Se abre con un plano general compuesto como un cuadro. Dos hileras de edificios de ladrillo enmarcan una calle casi desierta. El humo se eleva desde un suelo empapado. Al fondo, macizo, imponente, el puente de Manhattan hace una ruptura azul grisácea a través de las tonalidades marrones, ocres y rojo oscuro. No es un cañón del Oeste americano, pero este espacio no deja de ser mítico. Aquí, los hombres, viniendo del mar, han edificado en altura, creyendo tocar la eternidad. Y eso es lo que creen haber conseguido también los cinco chavales que cruzan el marco. El sueño americano, salir de la pobreza, manipular el dinero, dominar la Babel de cristal y metal, igualar a los dioses. Pero estos pequeños vestidos como los gánsteres de última moda se han puesto ropa que les queda grande. Y olvidaron que los dioses siempre exigen un sacrificio.
El más joven de ellos, Dominic, baila y hace piruetas, se escapa por la derecha, mientras Cockeye (literalmente, "Ojo de gallo") lo acompaña con su zampoña. Aparecen coches y más coches. El país aún se está construyendo, oscilando entre la vieja Europa y la modernidad resplandeciente. Dos policías a caballo observan al grupo, que se ralentiza un poco. No importa lo duro que caminemos por el pavimento, balanceándonos como los tipos duros, seguimos siendo niños que temen el golpe de un palo. La amenaza pasó, Dominic continúa su carrera y, separándose de los demás, se precipita en un túnel. De repente, se congela.
Silencio y flauta de Pan
Una silueta avanza hacia él, bloqueando la salida, cerrando su destino. A toda velocidad, el niño regresa junto a Maxie, Cockeye, Patsy y Noodles gritando: “¡Bugsy viene! ¡Correr! Al revés, los cuatro amigos se detienen, aturdidos. Bugsy, su rival, ya les había dado una paliza. Esta vez viene a matar. Breve silencio. Segundo interminable. Y de pronto reaparece la flauta de Pan con otro tema de Ennio Morricone, trágico, muy agudo. Crees oír un pájaro de la desgracia, ves el batir de las alas del terror.
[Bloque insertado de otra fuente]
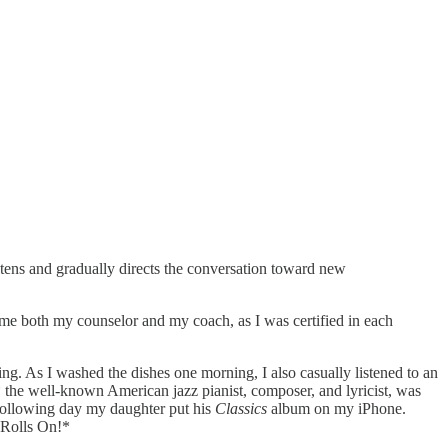
stens and gradually directs the conversation toward new
ame both my counselor and my coach, as I was certified in each
ng. As I washed the dishes one morning, I also casually listened to an
,* the well-known American jazz pianist, composer, and lyricist, was
e following day my daughter put his
Classics
album on my iPhone.
 Rolls On!*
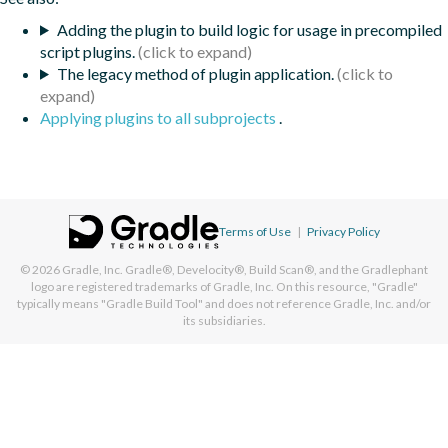
Adding the plugin to build logic for usage in precompiled
script plugins.
The legacy method of plugin application.
Applying plugins to all subprojects
.
Terms of Use
|
Privacy Policy
© 2026
Gradle, Inc.
Gradle®, Develocity®, Build Scan®, and the Gradlephant
logo are registered trademarks of Gradle, Inc. On this resource, "Gradle"
typically means "Gradle Build Tool" and does not reference Gradle, Inc. and/or
its subsidiaries.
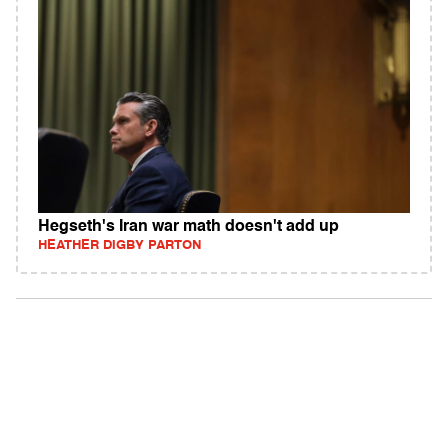
Hegseth's Iran war math doesn't add up
HEATHER DIGBY PARTON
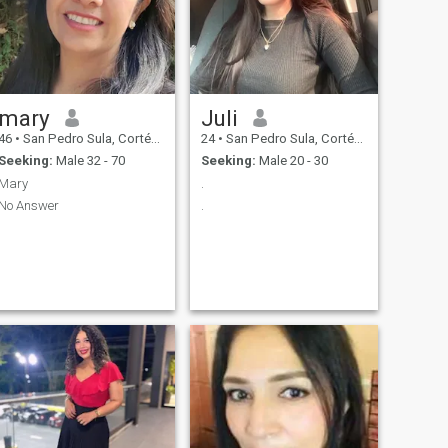
mary
Juli
46
•
San Pedro Sula, Cortés, Honduras
24
•
San Pedro Sula, Cortés, Honduras
Seeking:
Male 32 - 70
Seeking:
Male 20 - 30
Mary
.
No Answer
.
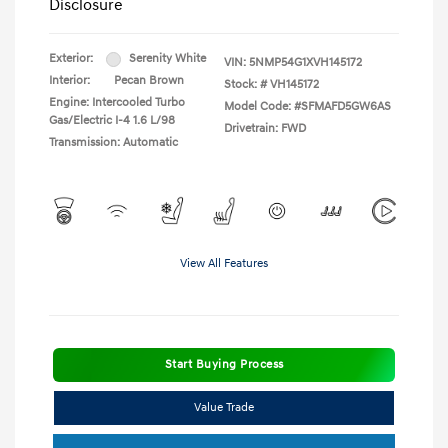
Disclosure
Exterior:
Serenity White
VIN:
5NMP54G1XVH145172
Interior:
Pecan Brown
Stock: #
VH145172
Engine: Intercooled Turbo
Model Code: #SFMAFD5GW6AS
Gas/Electric I-4 1.6 L/98
Drivetrain: FWD
Transmission: Automatic
View All Features
Start Buying Process
Value Trade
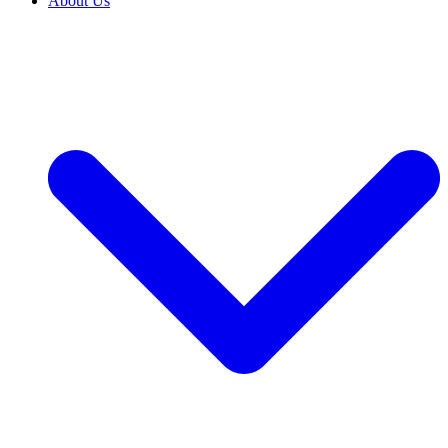
About Us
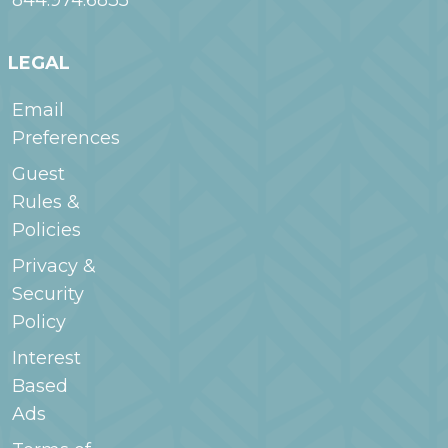
844.974.6835
LEGAL
Email
Preferences
Guest
Rules &
Policies
Privacy &
Security
Policy
Interest
Based
Ads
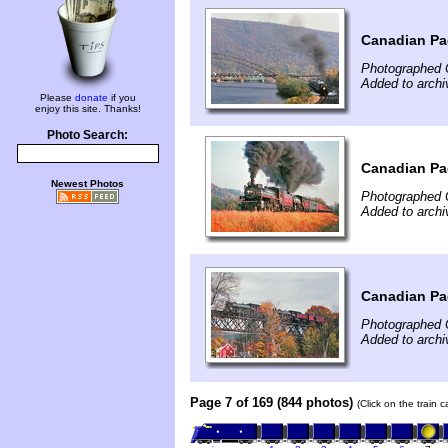
Canadian Pac
Photographed 
Added to arch
Please
donate
if you
enjoy this site. Thanks!
Photo Search:
Canadian Pac
Newest Photos
Photographed 
Added to archi
Canadian Pac
Photographed 
Added to archi
Page 7 of 169 (844 photos)
(Click on the train 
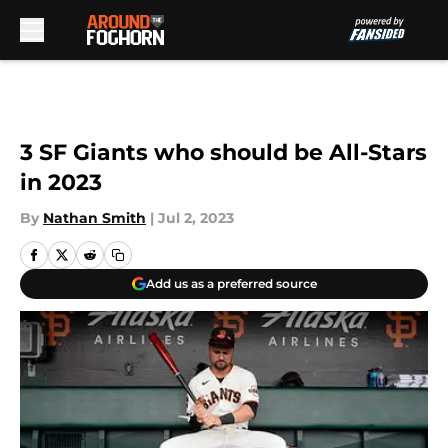
Skip to main content
3 SF Giants who should be All-Stars
in 2023
By
Nathan Smith
|
Jul 2, 2023
Add us as a preferred source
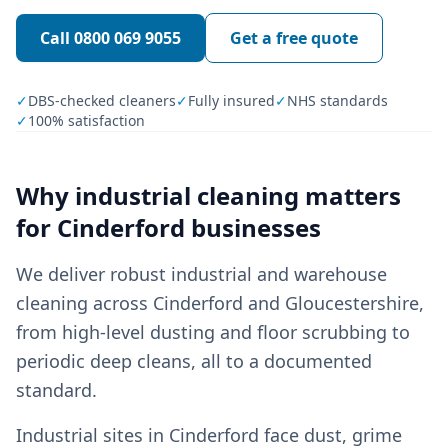
Call
0800 069 9055
Get a free quote
✓
DBS-checked cleaners
✓
Fully insured
✓
NHS standards
✓
100% satisfaction
Why
industrial cleaning
matters
for
Cinderford
businesses
We deliver robust industrial and warehouse
cleaning across Cinderford and Gloucestershire,
from high-level dusting and floor scrubbing to
periodic deep cleans, all to a documented
standard.
Industrial sites in Cinderford face dust, grime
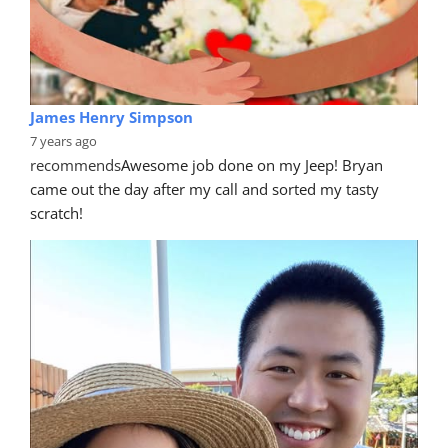
James Henry Simpson
7 years ago
recommends
Awesome job done on my Jeep! Bryan 
came out the day after my call and sorted my tasty 
scratch!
El plano es uno de los más bellos de la historia del cine. En cámara lenta, los cinco niños huyen hacia la cámara e intentan esconderse. Tarde, Dominic se queda solo en medio de la calle cuando suena el primer disparo. Se derrumba, golpeado en la espalda. Noodles se precipita y lo arrastra a un lado, el puente monumental sigue en pie despreocupado en el fondo. Dominic abre un ojo, dice "Noodles, me resbalé" y muere.
Imagen de la piedad, ningún ángel fue enviado para detener la mano sacrificial puesta sobre el niño. Captura de pantalla del plano de Noodles que aún mantiene al niño pequeño sin vida. |
Contrapicado de Noodles, aún sosteniendo al niño pequeño sin vida. Imagen de la Piedad. Ningún ángel fue enviado para detener la mano de sacrificio colocada sobre el niño. Todo ha sido cuestión de miradas, desde los policías hasta los niños, desde los niños descubriendo al asesino, desde éste apuntando al más débil de ellos, desde Dominic hasta Noodles que, sin saber dónde poner los ojos, se encuentra desposeído en un momento de su infancia y de su inocencia. Pronto él también matará. Antes del último plano de la película, ya no lo veremos riendo, disfrutando, viviendo a duras penas. Escalar a América significaba perder cuerpo y alma. El resto del viaje de Noodles no será más que destrucción, andanzas fantasmales y errores trágicos, soledad incurable. Sólo hay mitos inaccesibles. Pero al atestiguarlo, el cine de Sergio Leone ofrece el consuelo de la nostalgia y la piedad, la belleza de las imágenes, los sonidos, las expresiones. Y restaura un pedacito de este paraíso perdido: nuestra humanidad.